▶ **Dataset items**
_ _ _ _
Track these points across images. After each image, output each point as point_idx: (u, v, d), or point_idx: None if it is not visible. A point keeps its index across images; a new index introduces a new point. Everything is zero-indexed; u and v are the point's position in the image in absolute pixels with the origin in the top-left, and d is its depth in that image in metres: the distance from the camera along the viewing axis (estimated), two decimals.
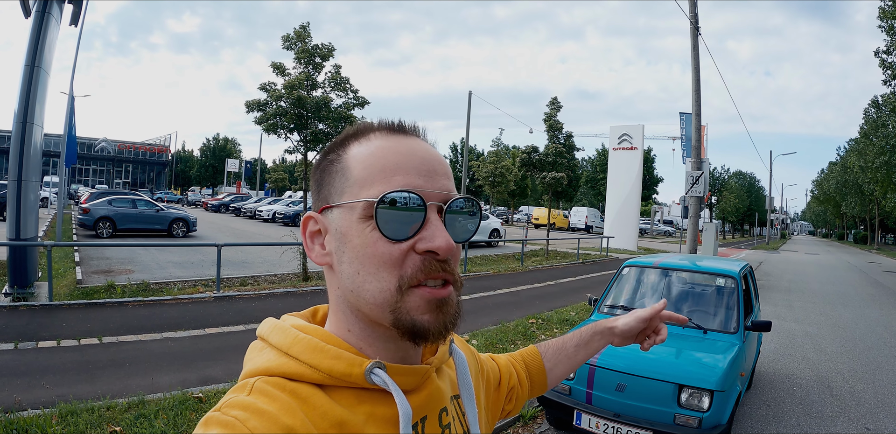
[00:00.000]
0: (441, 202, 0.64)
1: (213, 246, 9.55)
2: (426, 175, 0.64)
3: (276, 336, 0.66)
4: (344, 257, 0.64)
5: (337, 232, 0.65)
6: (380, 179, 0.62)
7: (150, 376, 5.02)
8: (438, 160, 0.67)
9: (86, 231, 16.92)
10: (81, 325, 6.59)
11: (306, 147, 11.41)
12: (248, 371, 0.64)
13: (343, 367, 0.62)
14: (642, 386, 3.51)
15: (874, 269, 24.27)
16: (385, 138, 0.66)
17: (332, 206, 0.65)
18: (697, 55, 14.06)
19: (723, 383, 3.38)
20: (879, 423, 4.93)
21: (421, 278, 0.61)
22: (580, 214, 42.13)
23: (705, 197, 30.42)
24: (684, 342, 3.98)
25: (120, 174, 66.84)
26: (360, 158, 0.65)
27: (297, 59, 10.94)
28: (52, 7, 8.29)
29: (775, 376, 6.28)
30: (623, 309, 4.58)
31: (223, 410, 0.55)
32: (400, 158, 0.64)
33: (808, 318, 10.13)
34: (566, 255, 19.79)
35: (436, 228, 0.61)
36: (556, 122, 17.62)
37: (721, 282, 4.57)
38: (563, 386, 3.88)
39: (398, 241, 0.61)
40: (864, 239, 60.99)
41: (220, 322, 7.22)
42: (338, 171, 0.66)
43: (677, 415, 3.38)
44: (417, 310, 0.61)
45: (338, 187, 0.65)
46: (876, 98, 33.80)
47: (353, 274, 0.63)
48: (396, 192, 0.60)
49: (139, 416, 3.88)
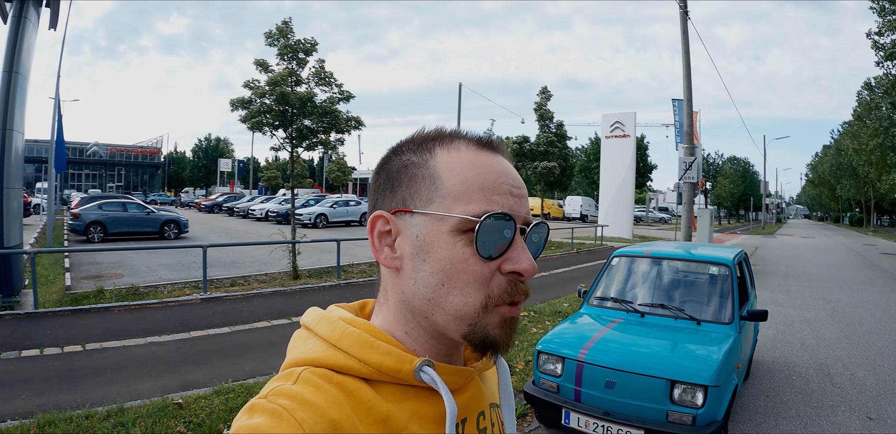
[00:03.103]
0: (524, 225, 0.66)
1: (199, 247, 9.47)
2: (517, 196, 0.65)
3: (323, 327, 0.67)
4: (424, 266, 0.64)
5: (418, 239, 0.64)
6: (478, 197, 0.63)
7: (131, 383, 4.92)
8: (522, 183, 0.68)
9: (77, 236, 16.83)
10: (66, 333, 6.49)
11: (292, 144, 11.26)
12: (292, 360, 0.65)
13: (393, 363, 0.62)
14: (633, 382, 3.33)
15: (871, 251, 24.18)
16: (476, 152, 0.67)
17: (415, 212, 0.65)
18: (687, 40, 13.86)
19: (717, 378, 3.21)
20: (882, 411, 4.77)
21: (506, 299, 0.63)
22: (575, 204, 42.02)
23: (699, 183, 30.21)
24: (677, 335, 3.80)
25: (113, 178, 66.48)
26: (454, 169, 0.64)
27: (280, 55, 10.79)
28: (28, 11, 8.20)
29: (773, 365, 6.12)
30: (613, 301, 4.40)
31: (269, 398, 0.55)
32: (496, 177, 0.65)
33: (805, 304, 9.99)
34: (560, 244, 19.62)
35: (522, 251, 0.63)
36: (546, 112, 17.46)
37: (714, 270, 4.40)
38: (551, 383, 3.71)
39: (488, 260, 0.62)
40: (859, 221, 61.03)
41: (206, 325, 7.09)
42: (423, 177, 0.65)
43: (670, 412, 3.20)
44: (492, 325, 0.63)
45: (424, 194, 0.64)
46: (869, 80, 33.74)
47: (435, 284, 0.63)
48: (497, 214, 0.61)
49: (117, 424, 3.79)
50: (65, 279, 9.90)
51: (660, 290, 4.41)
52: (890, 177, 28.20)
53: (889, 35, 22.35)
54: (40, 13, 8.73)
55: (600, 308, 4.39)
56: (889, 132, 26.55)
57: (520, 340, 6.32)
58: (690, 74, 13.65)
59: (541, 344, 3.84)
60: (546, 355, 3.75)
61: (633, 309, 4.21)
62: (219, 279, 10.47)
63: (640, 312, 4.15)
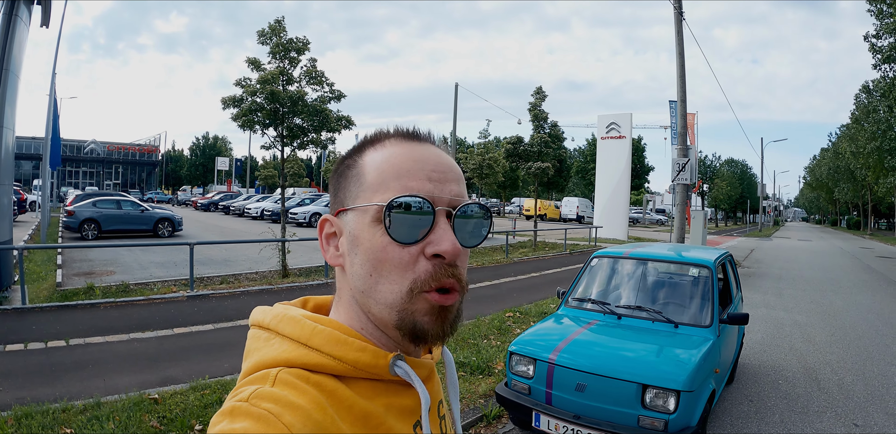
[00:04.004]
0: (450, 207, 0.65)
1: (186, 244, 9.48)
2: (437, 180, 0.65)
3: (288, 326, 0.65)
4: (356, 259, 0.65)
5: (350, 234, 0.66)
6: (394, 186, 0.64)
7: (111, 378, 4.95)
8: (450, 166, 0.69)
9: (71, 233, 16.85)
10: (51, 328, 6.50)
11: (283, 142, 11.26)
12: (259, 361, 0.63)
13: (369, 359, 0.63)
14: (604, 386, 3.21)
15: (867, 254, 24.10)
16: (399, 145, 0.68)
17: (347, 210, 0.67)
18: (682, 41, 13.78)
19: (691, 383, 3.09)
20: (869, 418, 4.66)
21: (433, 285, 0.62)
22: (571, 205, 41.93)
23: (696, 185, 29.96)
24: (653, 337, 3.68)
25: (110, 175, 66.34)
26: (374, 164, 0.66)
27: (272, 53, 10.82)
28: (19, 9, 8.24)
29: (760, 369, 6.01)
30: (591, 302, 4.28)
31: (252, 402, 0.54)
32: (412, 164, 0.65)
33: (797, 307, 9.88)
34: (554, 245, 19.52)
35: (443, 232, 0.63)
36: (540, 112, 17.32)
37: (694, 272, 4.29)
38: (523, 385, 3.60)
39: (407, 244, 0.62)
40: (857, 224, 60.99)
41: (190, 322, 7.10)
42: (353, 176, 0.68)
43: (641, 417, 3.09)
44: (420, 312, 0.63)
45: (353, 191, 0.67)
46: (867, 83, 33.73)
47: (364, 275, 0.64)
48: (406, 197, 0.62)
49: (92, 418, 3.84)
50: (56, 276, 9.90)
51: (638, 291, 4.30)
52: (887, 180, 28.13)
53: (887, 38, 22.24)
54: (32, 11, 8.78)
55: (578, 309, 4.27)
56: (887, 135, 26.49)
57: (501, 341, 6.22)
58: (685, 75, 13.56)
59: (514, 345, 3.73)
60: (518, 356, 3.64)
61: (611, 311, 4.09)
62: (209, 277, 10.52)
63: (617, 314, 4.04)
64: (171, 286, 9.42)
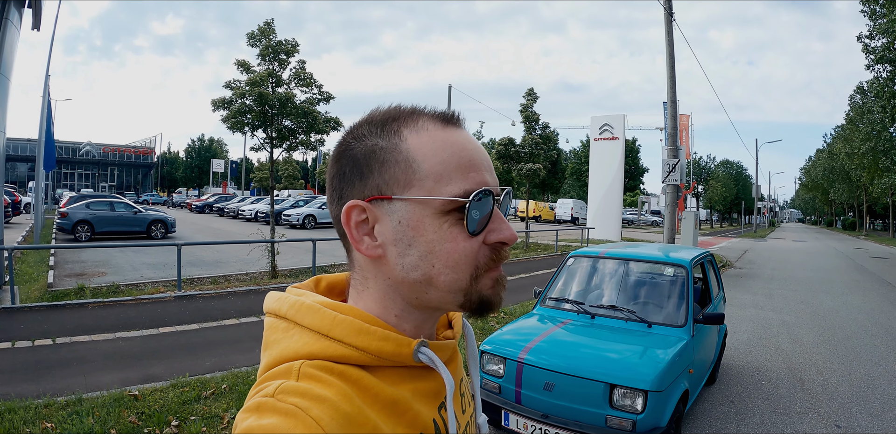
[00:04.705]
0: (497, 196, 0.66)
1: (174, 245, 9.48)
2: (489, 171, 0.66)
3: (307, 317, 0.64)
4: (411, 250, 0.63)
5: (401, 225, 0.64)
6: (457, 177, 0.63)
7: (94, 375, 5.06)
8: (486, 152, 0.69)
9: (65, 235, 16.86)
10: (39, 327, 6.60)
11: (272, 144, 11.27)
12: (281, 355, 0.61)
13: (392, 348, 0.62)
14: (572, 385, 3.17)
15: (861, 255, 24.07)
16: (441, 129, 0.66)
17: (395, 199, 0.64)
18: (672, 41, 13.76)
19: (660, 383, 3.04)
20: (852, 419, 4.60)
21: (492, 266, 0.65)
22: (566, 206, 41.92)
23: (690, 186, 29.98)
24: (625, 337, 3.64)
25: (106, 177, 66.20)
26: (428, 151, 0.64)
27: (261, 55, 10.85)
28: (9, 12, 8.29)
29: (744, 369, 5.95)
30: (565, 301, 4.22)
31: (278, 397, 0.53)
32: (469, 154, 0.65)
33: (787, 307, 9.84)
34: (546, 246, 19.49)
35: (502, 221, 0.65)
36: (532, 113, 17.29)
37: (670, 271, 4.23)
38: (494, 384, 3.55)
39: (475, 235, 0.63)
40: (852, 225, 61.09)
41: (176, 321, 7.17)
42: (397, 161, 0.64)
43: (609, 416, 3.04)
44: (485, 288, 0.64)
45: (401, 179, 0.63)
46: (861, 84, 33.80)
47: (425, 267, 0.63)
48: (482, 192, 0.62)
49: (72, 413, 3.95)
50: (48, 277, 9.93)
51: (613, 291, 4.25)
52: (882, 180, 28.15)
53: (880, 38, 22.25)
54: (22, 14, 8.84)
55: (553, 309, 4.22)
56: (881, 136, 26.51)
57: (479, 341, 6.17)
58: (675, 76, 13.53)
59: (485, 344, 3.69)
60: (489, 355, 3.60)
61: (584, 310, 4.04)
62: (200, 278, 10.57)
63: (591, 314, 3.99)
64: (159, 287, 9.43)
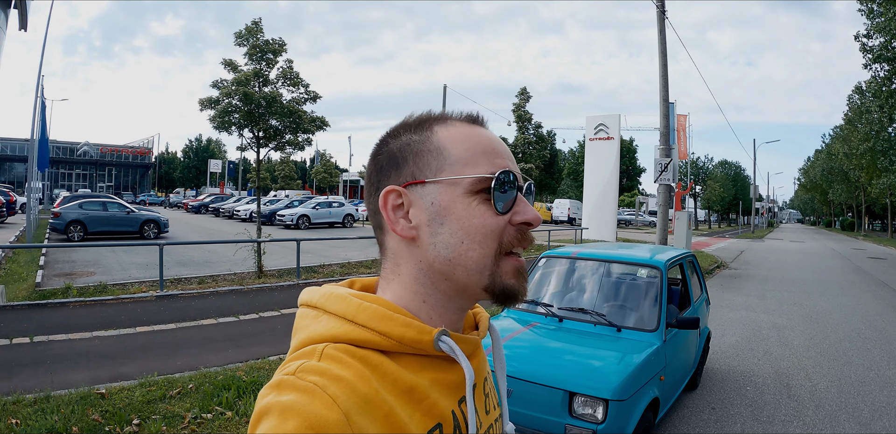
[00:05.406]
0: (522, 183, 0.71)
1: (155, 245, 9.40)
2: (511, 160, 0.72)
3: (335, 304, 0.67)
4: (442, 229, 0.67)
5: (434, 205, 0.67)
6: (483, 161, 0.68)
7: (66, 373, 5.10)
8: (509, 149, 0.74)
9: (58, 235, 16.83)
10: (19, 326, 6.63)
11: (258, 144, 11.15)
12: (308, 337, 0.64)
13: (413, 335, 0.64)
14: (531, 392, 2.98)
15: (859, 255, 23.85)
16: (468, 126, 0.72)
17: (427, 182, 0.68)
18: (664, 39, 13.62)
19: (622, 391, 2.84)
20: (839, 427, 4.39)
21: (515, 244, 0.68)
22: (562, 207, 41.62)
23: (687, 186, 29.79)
_ _ _ _
▶ **Aim of the exercise**
Retype the records above, but only those lines that fall between the line containing "9: (86, 231, 16.92)" and the line containing "38: (563, 386, 3.88)", with both of those lines included, exactly as written.

▶ **Expected answer**
9: (86, 231, 16.92)
10: (81, 325, 6.59)
11: (306, 147, 11.41)
12: (248, 371, 0.64)
13: (343, 367, 0.62)
14: (642, 386, 3.51)
15: (874, 269, 24.27)
16: (385, 138, 0.66)
17: (332, 206, 0.65)
18: (697, 55, 14.06)
19: (723, 383, 3.38)
20: (879, 423, 4.93)
21: (421, 278, 0.61)
22: (580, 214, 42.13)
23: (705, 197, 30.42)
24: (684, 342, 3.98)
25: (120, 174, 66.84)
26: (360, 158, 0.65)
27: (297, 59, 10.94)
28: (52, 7, 8.29)
29: (775, 376, 6.28)
30: (623, 309, 4.58)
31: (223, 410, 0.55)
32: (400, 158, 0.64)
33: (808, 318, 10.13)
34: (566, 255, 19.79)
35: (436, 228, 0.61)
36: (556, 122, 17.62)
37: (721, 282, 4.57)
38: (563, 386, 3.88)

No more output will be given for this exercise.